▶ [PAGE EXTRACT]:
Platforms: PS4 (tested), PC
Developer: The Game Bakers
Publisher: The Game Bakers
Release Date: Out Now

There's an interactive cooking pot on the The Game Bakers' website that I now can't stop thinking about when playing Furi – the French developer's frenzied, hack-and-slash indie game. Essentially a gag related to the studio's nomenclature, the pot seems to reveal a lot about what makes the good parts of Furi devilishly fun, but also what will surely prevent it from being remembered as a cult classic.

Where To Buy

PSN / Steam

In it, you chuck ingredients into a cartoon cooking pot and are treated to a snippet of detail about the ingredient's corresponding game mechanic. "Game design is like cooking," it states.

Of the eight, four stick out for Furi's case: the flour (reflex), carrot (timing), cheese (precision) and a red meat chop (measurement). It's the latter that I got stuck on as it reads: "An input that's not right or wrong."

Furi's rapid-fire, isometric mix of dodge-or-die bullet-hell shmups and frantic Devil May Cry-esque swordplay sweats its "go hard, or go home" ethos from every single one of its distinctly retro pores. Every mistimed dash, greedy extra slash or momentary lapse in concentration is immediately punished with varying degrees of severity by its parade of offbeat bosses. The upside is that the amount of "well, that shouldn't have hit me" moments are insignificant, the downside is frustration.

In terms of overarching design, the basic principle of Furi's boss-rush structure is elegant. Each encounter with the game's promenade of "big bads" are multistage affairs, with squares underneath the foe's health bar indicating how many phases are left. With every new stage comes a fresh barrage of varied attacks, with some outright tearing up the rule book established in earlier phases. The game's silent, white-haired protagonist also has three separate health bars. Lose them all and the fight resets (quite literally) to square one.

▶ [DATA SHOWN]:
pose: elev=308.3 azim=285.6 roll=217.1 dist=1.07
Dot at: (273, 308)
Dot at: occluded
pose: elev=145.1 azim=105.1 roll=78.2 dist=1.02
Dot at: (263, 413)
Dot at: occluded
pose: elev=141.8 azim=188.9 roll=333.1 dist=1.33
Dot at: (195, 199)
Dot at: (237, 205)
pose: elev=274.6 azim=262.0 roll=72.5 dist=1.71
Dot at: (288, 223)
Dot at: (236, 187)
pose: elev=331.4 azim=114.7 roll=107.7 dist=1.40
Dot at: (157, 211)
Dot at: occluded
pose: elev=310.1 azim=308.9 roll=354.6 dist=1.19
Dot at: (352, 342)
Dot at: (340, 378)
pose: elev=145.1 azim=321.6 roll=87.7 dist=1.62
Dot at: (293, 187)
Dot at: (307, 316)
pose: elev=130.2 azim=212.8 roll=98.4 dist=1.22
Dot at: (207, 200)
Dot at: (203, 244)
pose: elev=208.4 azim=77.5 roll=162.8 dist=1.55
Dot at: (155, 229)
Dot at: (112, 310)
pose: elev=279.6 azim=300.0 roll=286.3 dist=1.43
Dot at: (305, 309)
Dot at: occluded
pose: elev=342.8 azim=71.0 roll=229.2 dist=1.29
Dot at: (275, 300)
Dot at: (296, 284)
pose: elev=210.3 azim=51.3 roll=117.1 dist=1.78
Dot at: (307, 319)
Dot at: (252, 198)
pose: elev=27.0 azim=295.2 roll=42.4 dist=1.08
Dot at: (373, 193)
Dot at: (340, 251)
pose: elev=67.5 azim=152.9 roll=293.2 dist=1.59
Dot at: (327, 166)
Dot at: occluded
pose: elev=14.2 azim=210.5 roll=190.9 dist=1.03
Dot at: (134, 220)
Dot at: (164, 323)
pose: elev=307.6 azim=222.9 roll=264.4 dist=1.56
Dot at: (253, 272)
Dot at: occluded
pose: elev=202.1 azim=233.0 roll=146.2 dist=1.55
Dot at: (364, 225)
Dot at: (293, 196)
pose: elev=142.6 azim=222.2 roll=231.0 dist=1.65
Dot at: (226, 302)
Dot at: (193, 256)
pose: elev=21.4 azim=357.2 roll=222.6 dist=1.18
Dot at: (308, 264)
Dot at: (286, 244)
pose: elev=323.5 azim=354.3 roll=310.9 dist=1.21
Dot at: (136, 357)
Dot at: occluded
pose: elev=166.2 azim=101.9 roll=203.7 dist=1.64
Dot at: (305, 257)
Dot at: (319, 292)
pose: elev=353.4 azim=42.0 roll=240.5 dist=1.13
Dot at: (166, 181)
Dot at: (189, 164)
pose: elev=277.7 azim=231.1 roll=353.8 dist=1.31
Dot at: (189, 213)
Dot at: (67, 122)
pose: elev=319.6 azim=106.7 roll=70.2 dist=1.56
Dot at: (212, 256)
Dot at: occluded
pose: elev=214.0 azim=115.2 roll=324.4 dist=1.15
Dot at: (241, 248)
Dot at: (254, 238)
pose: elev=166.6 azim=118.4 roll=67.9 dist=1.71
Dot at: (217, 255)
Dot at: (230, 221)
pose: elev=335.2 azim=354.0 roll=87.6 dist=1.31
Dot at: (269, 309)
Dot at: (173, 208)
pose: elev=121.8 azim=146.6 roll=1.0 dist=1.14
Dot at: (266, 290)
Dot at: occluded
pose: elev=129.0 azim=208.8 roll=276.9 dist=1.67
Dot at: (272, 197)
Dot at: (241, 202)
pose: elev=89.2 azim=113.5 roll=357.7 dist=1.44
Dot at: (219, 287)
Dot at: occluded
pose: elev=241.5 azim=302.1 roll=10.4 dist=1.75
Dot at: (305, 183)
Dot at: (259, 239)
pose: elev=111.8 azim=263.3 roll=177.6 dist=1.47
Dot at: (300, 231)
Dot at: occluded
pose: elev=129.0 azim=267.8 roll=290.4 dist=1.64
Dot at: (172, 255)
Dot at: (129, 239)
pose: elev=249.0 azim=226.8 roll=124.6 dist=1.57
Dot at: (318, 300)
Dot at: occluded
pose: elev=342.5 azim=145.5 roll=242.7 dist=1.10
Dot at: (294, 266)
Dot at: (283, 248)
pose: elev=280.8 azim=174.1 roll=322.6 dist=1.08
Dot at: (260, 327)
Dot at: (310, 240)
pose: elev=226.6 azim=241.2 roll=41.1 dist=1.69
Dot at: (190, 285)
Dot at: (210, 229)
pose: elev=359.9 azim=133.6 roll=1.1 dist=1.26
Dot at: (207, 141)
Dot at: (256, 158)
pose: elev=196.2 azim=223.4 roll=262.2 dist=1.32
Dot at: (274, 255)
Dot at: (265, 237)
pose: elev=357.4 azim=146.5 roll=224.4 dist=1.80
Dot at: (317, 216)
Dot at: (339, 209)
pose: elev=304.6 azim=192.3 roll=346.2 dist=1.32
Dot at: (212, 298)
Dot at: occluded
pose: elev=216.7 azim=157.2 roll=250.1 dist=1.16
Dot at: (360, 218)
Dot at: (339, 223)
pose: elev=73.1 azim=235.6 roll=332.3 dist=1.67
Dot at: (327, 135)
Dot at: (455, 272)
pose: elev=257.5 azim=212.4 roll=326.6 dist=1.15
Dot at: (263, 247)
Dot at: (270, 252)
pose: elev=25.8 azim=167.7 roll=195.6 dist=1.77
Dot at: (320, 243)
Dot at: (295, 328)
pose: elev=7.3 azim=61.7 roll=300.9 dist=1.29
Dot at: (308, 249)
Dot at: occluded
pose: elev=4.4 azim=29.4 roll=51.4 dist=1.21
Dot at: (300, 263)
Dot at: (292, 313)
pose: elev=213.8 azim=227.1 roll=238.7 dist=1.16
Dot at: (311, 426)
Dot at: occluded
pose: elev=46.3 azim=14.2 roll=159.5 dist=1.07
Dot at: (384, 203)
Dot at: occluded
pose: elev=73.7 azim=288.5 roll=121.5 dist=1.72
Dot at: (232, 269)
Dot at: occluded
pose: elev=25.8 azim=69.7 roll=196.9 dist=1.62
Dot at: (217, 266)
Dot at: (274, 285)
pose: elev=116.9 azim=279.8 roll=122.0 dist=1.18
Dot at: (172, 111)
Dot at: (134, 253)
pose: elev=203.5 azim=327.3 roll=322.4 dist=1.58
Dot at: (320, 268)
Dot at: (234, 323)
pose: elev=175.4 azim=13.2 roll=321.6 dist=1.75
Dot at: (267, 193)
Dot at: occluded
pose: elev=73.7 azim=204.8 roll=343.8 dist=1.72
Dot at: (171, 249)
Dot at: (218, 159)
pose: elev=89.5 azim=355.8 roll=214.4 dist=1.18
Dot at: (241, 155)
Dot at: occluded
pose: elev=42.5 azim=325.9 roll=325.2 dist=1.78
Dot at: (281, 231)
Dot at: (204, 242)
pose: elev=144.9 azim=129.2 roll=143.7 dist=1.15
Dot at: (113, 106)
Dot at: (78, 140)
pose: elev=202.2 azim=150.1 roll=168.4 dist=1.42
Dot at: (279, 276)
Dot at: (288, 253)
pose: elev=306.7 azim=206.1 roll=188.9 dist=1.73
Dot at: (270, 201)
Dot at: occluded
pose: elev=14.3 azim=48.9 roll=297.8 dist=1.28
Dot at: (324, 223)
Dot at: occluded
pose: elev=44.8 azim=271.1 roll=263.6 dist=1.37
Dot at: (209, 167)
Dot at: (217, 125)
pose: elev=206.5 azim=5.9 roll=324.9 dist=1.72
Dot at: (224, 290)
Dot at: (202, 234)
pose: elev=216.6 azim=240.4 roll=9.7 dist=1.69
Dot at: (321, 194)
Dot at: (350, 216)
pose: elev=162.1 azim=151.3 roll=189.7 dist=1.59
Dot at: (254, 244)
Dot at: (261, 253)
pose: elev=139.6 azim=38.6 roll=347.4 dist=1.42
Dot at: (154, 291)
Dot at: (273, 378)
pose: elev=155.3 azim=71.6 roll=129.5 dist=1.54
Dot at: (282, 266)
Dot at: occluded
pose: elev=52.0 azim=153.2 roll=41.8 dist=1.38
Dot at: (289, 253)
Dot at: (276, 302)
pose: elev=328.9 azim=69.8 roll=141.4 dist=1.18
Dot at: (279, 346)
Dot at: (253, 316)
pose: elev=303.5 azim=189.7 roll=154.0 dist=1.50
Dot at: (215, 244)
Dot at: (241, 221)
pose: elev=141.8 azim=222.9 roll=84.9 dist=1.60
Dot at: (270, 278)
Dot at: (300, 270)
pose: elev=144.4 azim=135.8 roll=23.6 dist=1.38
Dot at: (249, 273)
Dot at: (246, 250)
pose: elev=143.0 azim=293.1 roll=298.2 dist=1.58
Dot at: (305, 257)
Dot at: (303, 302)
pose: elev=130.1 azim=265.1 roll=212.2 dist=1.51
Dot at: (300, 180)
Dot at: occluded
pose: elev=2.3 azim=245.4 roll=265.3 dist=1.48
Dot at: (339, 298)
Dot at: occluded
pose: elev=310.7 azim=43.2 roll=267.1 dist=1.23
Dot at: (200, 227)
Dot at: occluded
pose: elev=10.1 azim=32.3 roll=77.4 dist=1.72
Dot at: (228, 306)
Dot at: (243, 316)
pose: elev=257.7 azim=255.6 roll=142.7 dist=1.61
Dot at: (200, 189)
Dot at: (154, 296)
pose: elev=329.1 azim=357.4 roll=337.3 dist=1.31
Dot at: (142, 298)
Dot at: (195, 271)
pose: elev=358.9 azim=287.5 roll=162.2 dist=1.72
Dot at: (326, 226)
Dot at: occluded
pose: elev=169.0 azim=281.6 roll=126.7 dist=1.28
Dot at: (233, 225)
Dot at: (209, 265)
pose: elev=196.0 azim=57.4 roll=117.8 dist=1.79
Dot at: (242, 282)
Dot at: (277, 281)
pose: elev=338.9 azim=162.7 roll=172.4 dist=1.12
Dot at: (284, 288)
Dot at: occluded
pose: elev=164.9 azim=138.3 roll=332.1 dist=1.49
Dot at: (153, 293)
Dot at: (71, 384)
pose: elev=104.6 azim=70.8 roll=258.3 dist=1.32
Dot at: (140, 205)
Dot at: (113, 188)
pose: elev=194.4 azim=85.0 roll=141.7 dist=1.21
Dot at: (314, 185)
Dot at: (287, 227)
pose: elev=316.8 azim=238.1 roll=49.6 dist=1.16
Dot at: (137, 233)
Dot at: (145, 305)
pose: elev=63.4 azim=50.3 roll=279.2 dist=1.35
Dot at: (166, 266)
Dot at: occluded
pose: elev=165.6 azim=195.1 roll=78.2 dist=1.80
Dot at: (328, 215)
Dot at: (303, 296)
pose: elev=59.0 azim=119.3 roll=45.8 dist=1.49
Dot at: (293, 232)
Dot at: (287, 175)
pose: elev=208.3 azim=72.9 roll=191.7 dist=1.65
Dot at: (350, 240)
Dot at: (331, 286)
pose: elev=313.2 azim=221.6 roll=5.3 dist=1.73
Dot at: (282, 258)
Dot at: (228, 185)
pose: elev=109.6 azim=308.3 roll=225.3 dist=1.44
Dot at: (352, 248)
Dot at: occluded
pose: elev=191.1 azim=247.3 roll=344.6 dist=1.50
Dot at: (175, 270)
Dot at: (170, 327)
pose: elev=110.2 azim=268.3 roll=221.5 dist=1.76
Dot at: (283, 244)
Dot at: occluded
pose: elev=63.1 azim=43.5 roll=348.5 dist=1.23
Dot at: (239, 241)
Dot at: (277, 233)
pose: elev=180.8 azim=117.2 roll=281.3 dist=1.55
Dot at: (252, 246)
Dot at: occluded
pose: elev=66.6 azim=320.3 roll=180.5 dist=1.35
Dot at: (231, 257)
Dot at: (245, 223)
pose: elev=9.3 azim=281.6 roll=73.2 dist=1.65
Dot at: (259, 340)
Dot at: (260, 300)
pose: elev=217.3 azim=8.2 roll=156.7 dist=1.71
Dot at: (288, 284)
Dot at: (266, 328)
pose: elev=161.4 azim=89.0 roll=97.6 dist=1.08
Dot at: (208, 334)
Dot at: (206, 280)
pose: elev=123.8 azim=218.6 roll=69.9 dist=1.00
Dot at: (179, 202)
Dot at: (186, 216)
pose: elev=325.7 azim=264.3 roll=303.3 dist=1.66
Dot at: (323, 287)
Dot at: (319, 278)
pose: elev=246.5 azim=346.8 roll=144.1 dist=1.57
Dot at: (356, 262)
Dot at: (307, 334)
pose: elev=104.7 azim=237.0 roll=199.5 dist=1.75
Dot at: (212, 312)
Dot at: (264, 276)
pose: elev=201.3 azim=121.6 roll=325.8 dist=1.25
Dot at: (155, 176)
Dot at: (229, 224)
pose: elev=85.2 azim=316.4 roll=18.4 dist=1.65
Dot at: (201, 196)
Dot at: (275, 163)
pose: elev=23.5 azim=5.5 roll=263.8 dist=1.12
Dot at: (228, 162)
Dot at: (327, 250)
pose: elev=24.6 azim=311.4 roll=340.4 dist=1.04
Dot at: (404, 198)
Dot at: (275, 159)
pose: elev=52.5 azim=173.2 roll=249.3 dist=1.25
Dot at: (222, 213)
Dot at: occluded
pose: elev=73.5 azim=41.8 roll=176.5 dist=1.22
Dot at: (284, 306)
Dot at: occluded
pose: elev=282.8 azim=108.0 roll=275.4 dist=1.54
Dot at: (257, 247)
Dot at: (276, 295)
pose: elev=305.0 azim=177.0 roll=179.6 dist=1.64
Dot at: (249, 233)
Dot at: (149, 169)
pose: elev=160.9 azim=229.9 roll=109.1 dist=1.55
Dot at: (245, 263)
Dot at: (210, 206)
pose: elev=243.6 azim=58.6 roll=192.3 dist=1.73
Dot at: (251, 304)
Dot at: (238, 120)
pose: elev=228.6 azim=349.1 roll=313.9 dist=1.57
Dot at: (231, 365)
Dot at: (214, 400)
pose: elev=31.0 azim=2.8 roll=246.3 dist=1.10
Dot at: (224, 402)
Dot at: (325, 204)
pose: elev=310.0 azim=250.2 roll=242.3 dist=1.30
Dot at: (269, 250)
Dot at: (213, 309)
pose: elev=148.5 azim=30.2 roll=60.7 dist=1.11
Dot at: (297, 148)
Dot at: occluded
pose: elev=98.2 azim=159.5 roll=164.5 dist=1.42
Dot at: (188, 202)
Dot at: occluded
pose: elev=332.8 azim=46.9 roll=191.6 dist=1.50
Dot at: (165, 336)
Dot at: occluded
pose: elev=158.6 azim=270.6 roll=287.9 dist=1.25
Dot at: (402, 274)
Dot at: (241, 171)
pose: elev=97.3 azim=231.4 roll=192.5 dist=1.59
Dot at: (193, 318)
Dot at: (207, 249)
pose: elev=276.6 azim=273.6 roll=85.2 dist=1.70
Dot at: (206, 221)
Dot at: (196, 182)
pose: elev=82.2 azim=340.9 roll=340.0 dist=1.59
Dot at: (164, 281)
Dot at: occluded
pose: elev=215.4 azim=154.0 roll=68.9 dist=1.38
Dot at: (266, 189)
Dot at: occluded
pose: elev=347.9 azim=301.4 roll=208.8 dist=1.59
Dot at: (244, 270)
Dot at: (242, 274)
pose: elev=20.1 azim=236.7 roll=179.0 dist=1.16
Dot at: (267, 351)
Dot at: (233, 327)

▶ [OBJECTIVE]:
Please write out the passage from the Furi review starting at "Furi's rapid-fire, isometric" and ending at "downside is frustration.". You won't need the material for this.

▶ [TASK ANSWER]:
Furi's rapid-fire, isometric mix of dodge-or-die bullet-hell shmups and frantic Devil May Cry-esque swordplay sweats its "go hard, or go home" ethos from every single one of its distinctly retro pores. Every mistimed dash, greedy extra slash or momentary lapse in concentration is immediately punished with varying degrees of severity by its parade of offbeat bosses. The upside is that the amount of "well, that shouldn't have hit me" moments are insignificant, the downside is frustration.